#### Work task:
In your reply, print every line of the listing exactly and omit all images.

#### The data:
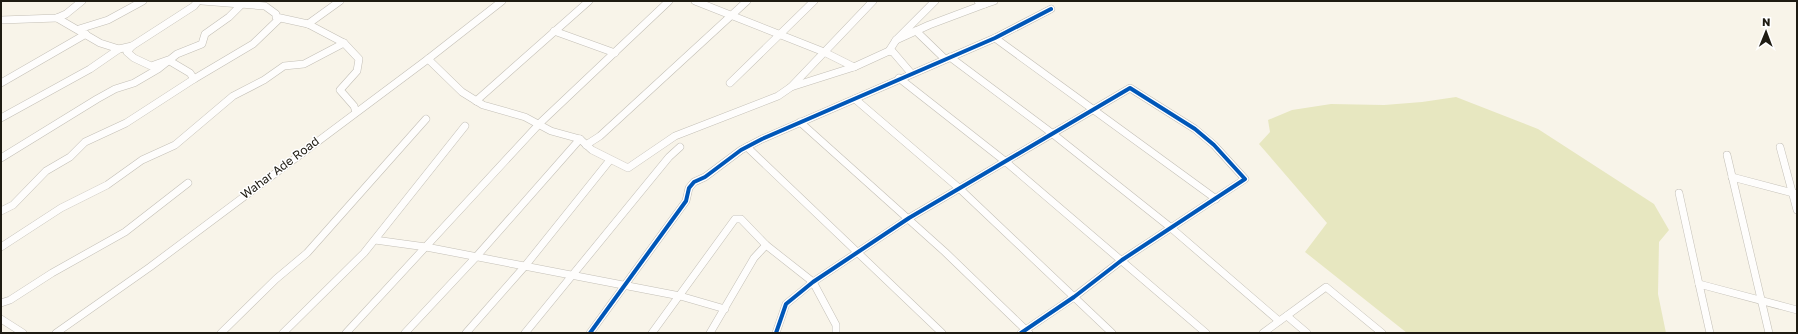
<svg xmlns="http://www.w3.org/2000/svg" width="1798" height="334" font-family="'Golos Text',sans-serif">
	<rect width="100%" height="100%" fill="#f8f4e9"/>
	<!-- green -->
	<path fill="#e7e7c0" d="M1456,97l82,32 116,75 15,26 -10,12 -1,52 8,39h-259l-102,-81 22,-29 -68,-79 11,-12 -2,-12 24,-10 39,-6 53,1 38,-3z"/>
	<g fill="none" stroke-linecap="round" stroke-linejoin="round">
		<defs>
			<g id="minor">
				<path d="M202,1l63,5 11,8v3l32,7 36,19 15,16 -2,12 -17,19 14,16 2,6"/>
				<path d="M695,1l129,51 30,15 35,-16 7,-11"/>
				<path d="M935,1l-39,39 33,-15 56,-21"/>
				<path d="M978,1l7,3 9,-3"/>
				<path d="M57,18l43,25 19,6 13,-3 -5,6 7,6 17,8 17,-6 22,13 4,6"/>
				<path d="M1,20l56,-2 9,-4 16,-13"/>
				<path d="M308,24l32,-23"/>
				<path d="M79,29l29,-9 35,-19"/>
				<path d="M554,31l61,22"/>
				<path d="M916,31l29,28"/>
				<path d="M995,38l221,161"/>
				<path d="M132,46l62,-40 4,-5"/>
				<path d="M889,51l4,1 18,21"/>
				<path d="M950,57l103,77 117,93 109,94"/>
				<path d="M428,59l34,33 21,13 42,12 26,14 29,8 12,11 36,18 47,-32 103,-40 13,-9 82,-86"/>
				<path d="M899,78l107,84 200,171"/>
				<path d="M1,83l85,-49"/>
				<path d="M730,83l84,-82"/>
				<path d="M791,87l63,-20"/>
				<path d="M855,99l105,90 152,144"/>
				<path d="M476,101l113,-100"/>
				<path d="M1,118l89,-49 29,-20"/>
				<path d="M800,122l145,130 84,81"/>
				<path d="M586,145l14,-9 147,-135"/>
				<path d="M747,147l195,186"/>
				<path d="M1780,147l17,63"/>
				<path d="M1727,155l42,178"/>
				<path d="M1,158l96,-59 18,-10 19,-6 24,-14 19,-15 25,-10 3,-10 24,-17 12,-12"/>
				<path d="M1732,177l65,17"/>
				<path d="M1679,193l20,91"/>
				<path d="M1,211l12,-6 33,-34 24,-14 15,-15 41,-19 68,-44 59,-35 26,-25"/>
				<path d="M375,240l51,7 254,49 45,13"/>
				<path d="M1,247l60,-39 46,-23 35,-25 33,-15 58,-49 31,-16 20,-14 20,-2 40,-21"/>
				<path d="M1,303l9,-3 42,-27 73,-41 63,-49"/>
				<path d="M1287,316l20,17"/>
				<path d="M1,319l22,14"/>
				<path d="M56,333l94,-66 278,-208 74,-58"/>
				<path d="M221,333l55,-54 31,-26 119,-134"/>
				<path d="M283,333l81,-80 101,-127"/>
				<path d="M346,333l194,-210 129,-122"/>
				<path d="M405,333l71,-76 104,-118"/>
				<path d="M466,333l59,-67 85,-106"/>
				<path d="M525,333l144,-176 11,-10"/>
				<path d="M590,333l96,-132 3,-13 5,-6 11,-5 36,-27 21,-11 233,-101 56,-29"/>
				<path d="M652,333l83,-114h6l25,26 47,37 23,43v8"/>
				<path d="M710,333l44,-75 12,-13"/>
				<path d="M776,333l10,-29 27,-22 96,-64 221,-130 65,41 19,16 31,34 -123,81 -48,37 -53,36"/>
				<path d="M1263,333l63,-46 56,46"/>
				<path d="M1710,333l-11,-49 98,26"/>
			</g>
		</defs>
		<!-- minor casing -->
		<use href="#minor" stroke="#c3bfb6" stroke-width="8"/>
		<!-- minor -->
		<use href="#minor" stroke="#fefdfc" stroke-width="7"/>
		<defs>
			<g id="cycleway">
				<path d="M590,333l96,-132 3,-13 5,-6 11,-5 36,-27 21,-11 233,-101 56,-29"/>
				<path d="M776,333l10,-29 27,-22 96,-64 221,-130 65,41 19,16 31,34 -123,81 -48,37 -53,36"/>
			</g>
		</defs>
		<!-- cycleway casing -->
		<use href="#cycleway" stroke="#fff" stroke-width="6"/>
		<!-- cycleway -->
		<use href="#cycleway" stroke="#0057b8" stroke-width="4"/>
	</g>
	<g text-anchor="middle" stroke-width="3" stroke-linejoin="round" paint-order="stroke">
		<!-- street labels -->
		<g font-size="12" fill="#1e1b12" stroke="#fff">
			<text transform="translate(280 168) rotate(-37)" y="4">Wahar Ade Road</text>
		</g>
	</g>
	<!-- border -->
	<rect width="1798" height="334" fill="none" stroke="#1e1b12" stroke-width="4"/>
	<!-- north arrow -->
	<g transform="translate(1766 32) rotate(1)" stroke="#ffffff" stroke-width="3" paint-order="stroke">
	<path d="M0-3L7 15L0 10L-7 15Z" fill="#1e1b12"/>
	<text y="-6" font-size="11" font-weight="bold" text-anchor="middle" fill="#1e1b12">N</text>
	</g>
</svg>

#### Exercise result:
<svg xmlns="http://www.w3.org/2000/svg" width="1798" height="334" font-family="'Golos Text',sans-serif">
	<rect width="100%" height="100%" fill="#f8f4e9"/>
	<!-- green -->
	<path fill="#e7e7c0" d="M1456,97l82,32 116,75 15,26 -10,12 -1,52 8,39h-259l-102,-81 22,-29 -68,-79 11,-12 -2,-12 24,-10 39,-6 53,1 38,-3z"/>
	<g fill="none" stroke-linecap="round" stroke-linejoin="round">
		<defs>
			<g id="minor">
				<path d="M202,1l63,5 11,8v3l32,7 36,19 15,16 -2,12 -17,19 14,16 2,6"/>
				<path d="M695,1l129,51 30,15 35,-16 7,-11"/>
				<path d="M935,1l-39,39 33,-15 56,-21"/>
				<path d="M978,1l7,3 9,-3"/>
				<path d="M57,18l43,25 19,6 13,-3 -5,6 7,6 17,8 17,-6 22,13 4,6"/>
				<path d="M1,20l56,-2 9,-4 16,-13"/>
				<path d="M308,24l32,-23"/>
				<path d="M79,29l29,-9 35,-19"/>
				<path d="M554,31l61,22"/>
				<path d="M916,31l29,28"/>
				<path d="M995,38l221,161"/>
				<path d="M132,46l62,-40 4,-5"/>
				<path d="M889,51l4,1 18,21"/>
				<path d="M950,57l103,77 117,93 109,94"/>
				<path d="M428,59l34,33 21,13 42,12 26,14 29,8 12,11 36,18 47,-32 103,-40 13,-9 82,-86"/>
				<path d="M899,78l107,84 200,171"/>
				<path d="M1,83l85,-49"/>
				<path d="M730,83l84,-82"/>
				<path d="M791,87l63,-20"/>
				<path d="M855,99l105,90 152,144"/>
				<path d="M476,101l113,-100"/>
				<path d="M1,118l89,-49 29,-20"/>
				<path d="M800,122l145,130 84,81"/>
				<path d="M586,145l14,-9 147,-135"/>
				<path d="M747,147l195,186"/>
				<path d="M1780,147l17,63"/>
				<path d="M1727,155l42,178"/>
				<path d="M1,158l96,-59 18,-10 19,-6 24,-14 19,-15 25,-10 3,-10 24,-17 12,-12"/>
				<path d="M1732,177l65,17"/>
				<path d="M1679,193l20,91"/>
				<path d="M1,211l12,-6 33,-34 24,-14 15,-15 41,-19 68,-44 59,-35 26,-25"/>
				<path d="M375,240l51,7 254,49 45,13"/>
				<path d="M1,247l60,-39 46,-23 35,-25 33,-15 58,-49 31,-16 20,-14 20,-2 40,-21"/>
				<path d="M1,303l9,-3 42,-27 73,-41 63,-49"/>
				<path d="M1287,316l20,17"/>
				<path d="M1,319l22,14"/>
				<path d="M56,333l94,-66 278,-208 74,-58"/>
				<path d="M221,333l55,-54 31,-26 119,-134"/>
				<path d="M283,333l81,-80 101,-127"/>
				<path d="M346,333l194,-210 129,-122"/>
				<path d="M405,333l71,-76 104,-118"/>
				<path d="M466,333l59,-67 85,-106"/>
				<path d="M525,333l144,-176 11,-10"/>
				<path d="M590,333l96,-132 3,-13 5,-6 11,-5 36,-27 21,-11 233,-101 56,-29"/>
				<path d="M652,333l83,-114h6l25,26 47,37 23,43v8"/>
				<path d="M710,333l44,-75 12,-13"/>
				<path d="M776,333l10,-29 27,-22 96,-64 221,-130 65,41 19,16 31,34 -123,81 -48,37 -53,36"/>
				<path d="M1263,333l63,-46 56,46"/>
				<path d="M1710,333l-11,-49 98,26"/>
			</g>
		</defs>
		<!-- minor casing -->
		<use href="#minor" stroke="#c3bfb6" stroke-width="8"/>
		<!-- minor -->
		<use href="#minor" stroke="#fefdfc" stroke-width="7"/>
		<defs>
			<g id="cycleway">
				<path d="M590,333l96,-132 3,-13 5,-6 11,-5 36,-27 21,-11 233,-101 56,-29"/>
				<path d="M776,333l10,-29 27,-22 96,-64 221,-130 65,41 19,16 31,34 -123,81 -48,37 -53,36"/>
			</g>
		</defs>
		<!-- cycleway casing -->
		<use href="#cycleway" stroke="#fff" stroke-width="6"/>
		<!-- cycleway -->
		<use href="#cycleway" stroke="#0057b8" stroke-width="4"/>
	</g>
	<g text-anchor="middle" stroke-width="3" stroke-linejoin="round" paint-order="stroke">
		<!-- street labels -->
		<g font-size="12" fill="#1e1b12" stroke="#fff">
			<text transform="translate(280 168) rotate(-37)" y="4">Wahar Ade Road</text>
		</g>
	</g>
	<!-- border -->
	<rect width="1798" height="334" fill="none" stroke="#1e1b12" stroke-width="4"/>
	<!-- north arrow -->
	<g transform="translate(1766 32) rotate(1)" stroke="#ffffff" stroke-width="3" paint-order="stroke">
	<path d="M0-3L7 15L0 10L-7 15Z" fill="#1e1b12"/>
	<text y="-6" font-size="11" font-weight="bold" text-anchor="middle" fill="#1e1b12">N</text>
	</g>
</svg>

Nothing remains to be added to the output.